I am relying on the compareGroups
package to do some comparisons after a pipe-chain. When subsetting the final results, the call to [
triggers a call to update
(both in their bespoke compareGroups
-versions) which leads to a scoping problem.
Try this:
library(tidyverse)
# install.packages("compareGroups")
library(compareGroups)
get_data <- function() return(mtcars)
assign_group <- function(df) {
n <- nrow(df)
df$group <- rbinom(n, 1, 0.5)
return(df)
}
get_results <- function(){
get_data() %>% assign_group %>% compareGroups(group ~ ., data = .)
}
res <- get_results()
# all the above works, but the following triggers the error:
res["mpg"]
This leads to the following error:
Error in compareGroups(formula = group ~ mpg, data = .) : object '.' not found
The relevant (abbreviated) traceback is this:
compareGroups(formula = group ~ mpg, data = .)

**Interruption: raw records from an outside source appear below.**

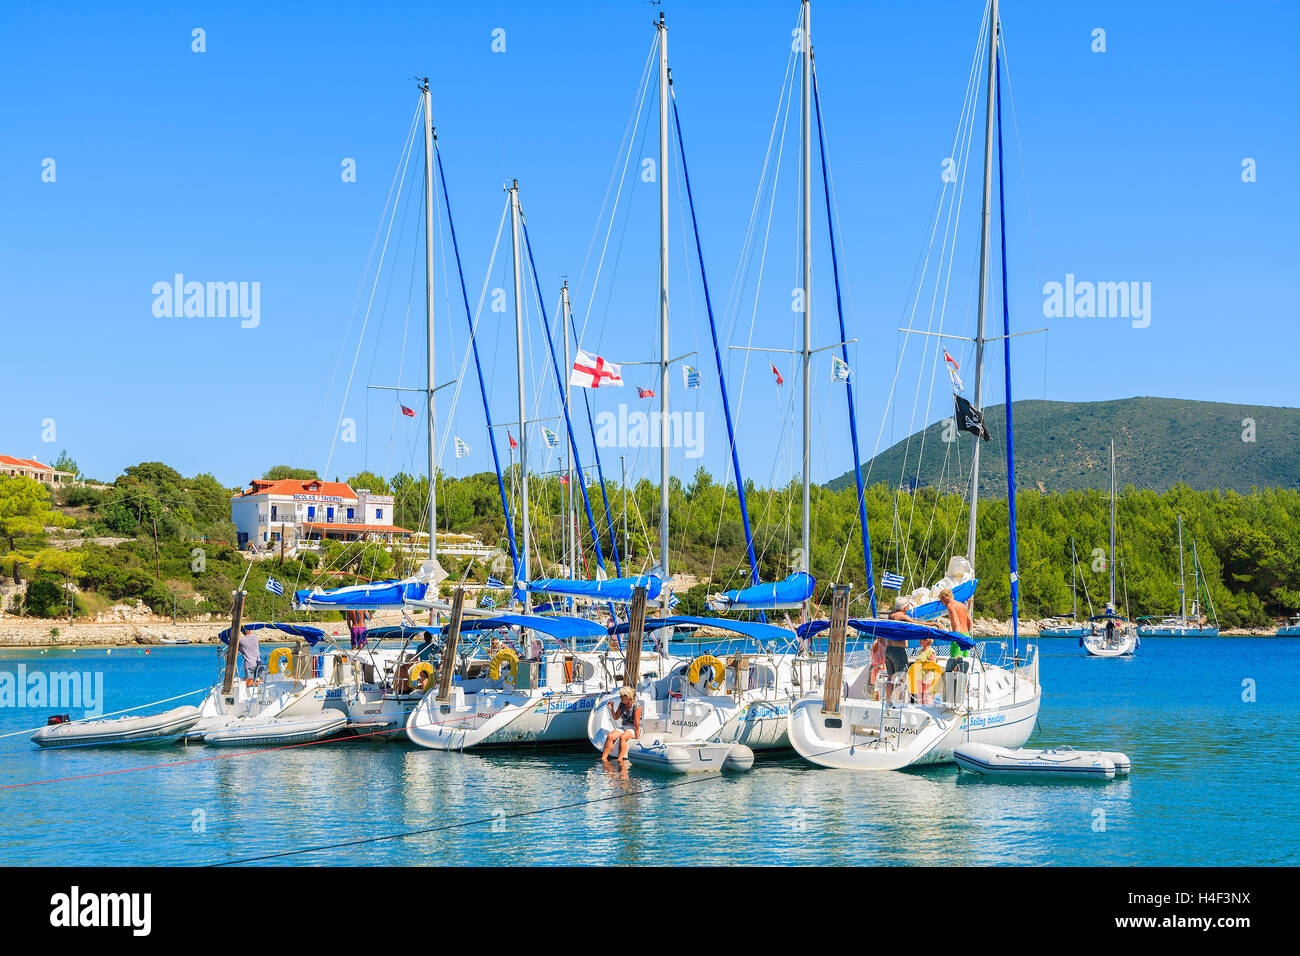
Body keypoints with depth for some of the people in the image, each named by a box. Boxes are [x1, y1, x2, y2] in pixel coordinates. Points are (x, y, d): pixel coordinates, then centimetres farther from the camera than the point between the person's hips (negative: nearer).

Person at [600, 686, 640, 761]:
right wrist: (611, 709, 0)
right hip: (623, 727, 6)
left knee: (622, 737, -36)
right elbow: (616, 718, 15)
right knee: (610, 736, -22)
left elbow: (636, 724, -15)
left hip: (633, 729, -6)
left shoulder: (636, 706, -14)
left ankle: (620, 759, -39)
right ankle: (603, 758, -26)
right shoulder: (621, 704, 5)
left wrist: (637, 736, -16)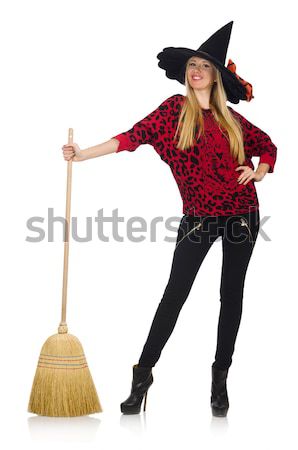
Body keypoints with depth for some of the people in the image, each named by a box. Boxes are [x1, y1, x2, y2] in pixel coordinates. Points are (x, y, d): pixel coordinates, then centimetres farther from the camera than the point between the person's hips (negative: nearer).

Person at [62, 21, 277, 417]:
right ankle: (143, 374, 3)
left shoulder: (231, 118, 7)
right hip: (198, 217, -3)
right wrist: (84, 154, -18)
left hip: (242, 215, 3)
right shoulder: (176, 109, 1)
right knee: (175, 294, -6)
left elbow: (267, 146, 20)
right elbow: (136, 135, -9)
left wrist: (259, 172, -1)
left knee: (231, 295, 6)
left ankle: (220, 378, 17)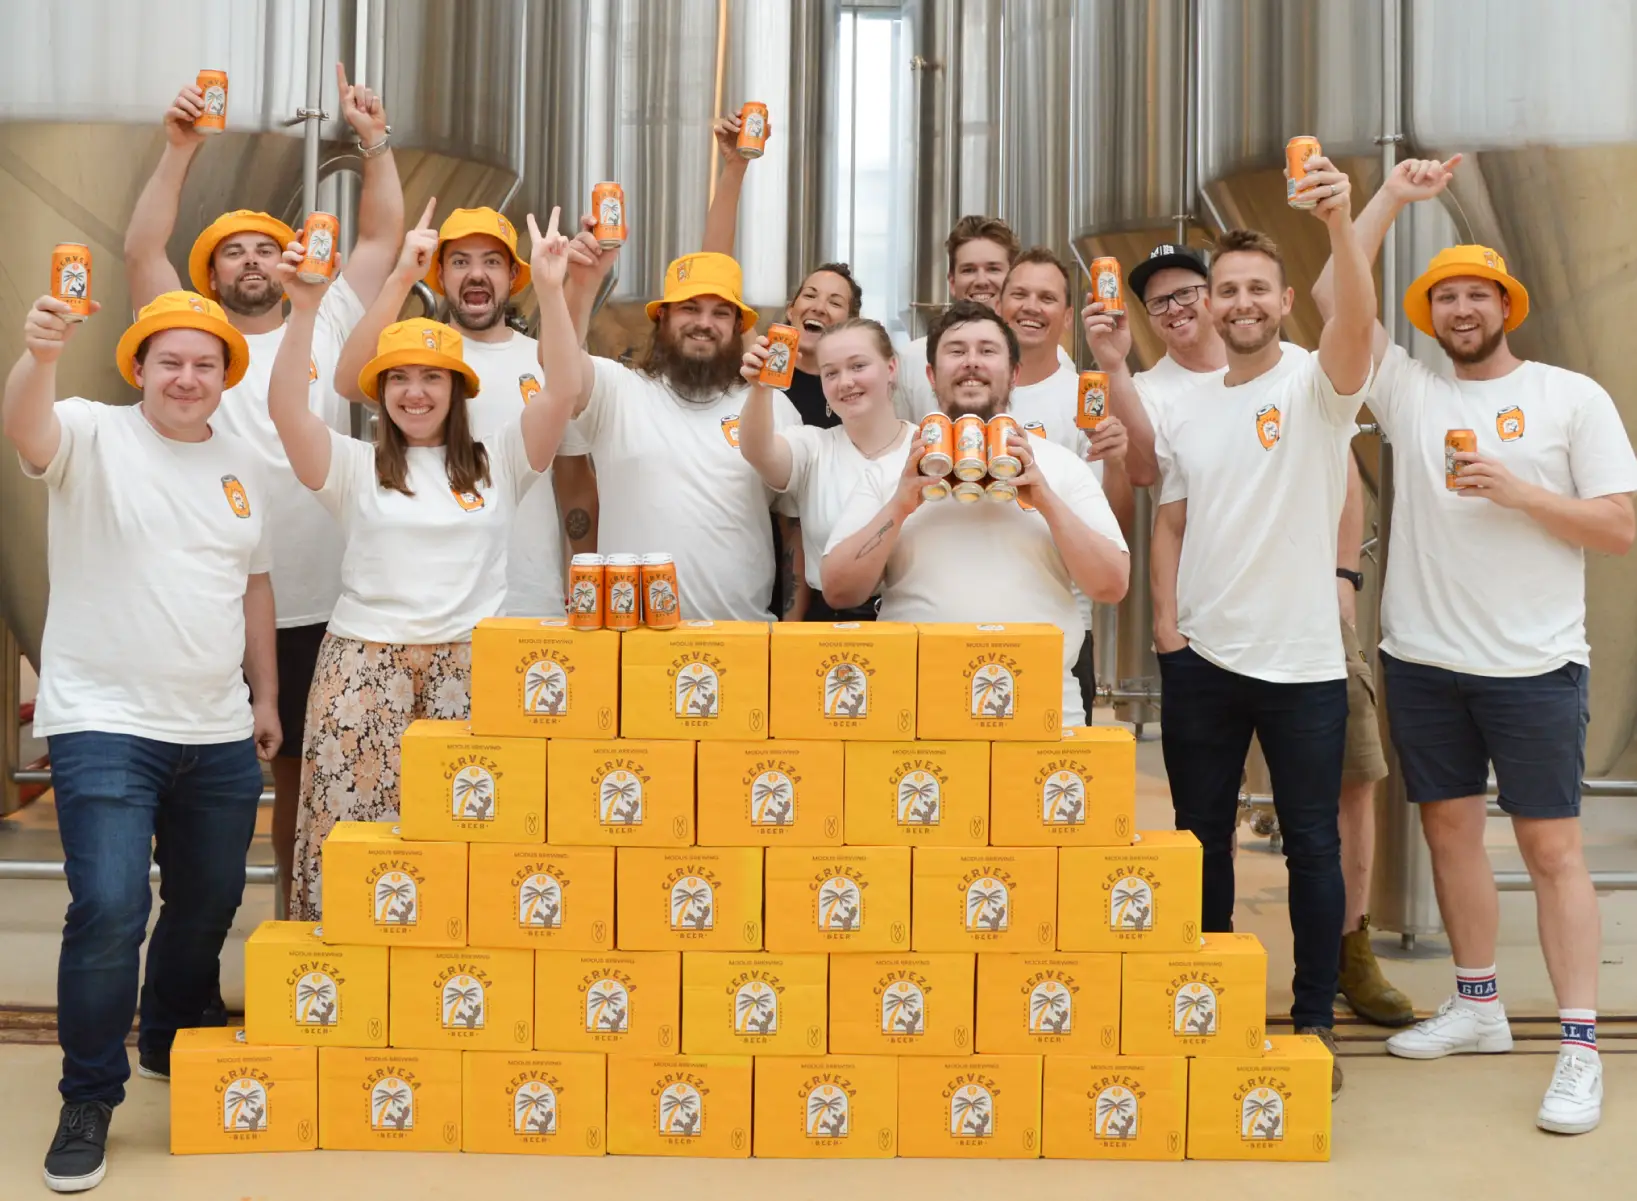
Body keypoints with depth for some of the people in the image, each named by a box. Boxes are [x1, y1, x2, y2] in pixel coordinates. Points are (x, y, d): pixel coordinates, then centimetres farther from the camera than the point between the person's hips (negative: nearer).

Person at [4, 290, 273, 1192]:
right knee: (109, 906, -16)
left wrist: (266, 695, 16)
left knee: (209, 903, 15)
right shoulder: (94, 436, -5)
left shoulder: (244, 464, 10)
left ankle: (172, 1045, 41)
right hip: (104, 722, -5)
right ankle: (88, 1100, 3)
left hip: (219, 732, 6)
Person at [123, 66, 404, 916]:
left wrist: (374, 142, -2)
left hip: (316, 606, 2)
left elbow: (382, 238, 7)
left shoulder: (327, 330, 10)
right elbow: (140, 251, -4)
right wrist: (180, 149, -11)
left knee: (304, 768, 12)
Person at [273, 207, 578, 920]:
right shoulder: (355, 468, 9)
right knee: (351, 836, -4)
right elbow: (285, 409, -6)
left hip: (469, 665, 0)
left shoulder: (497, 462, 11)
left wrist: (550, 292, -13)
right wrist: (304, 311, -17)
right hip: (364, 665, 0)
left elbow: (562, 392, -2)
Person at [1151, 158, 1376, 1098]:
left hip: (1303, 660, -4)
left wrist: (1340, 222, -42)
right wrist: (1165, 616, 1)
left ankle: (1315, 1021, 18)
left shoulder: (1317, 383, -5)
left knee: (1313, 842, 5)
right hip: (1201, 658, 4)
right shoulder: (1184, 414, 9)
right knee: (1202, 833, 13)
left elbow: (1357, 322, -27)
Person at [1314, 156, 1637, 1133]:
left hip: (1534, 665, -4)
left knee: (1552, 845, -4)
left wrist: (1518, 491, -15)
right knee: (1451, 828, 11)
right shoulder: (1411, 393, 9)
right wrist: (1393, 197, 1)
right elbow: (1333, 298, 3)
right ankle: (1479, 1008, 25)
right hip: (1424, 659, 4)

eval(call, parent.frame())
update.compareGroups(x, formula = group ~ mpg)
update(x, formula = group ~ mpg) at <text>#1
eval(parse(text = cmd))
`[.compareGroups`(res, "mpg")
res["mpg"]
So, my understanding is that that the dot-notation in the dplyr
pipe-chain prevents the update-call to find the dataframe, which is stored as .
in the call. So, the error makes sense as neither .
is not the name of the dataframe, nor available outside of the scope of the function get_results
(though the main issue is the .
). One obvious way of avoiding this error is by fixing the update.compareGroups
function - I don't think we need another call to the package to redo all calculations when I simply want to retrieve individual results (which have already been calculated).
However, this is a more general issue with the .
notation of dplyr
and the fact it is stored in the call. This problem seems general enough so that I would imagine someone has encountered it before, and has found a more general solution?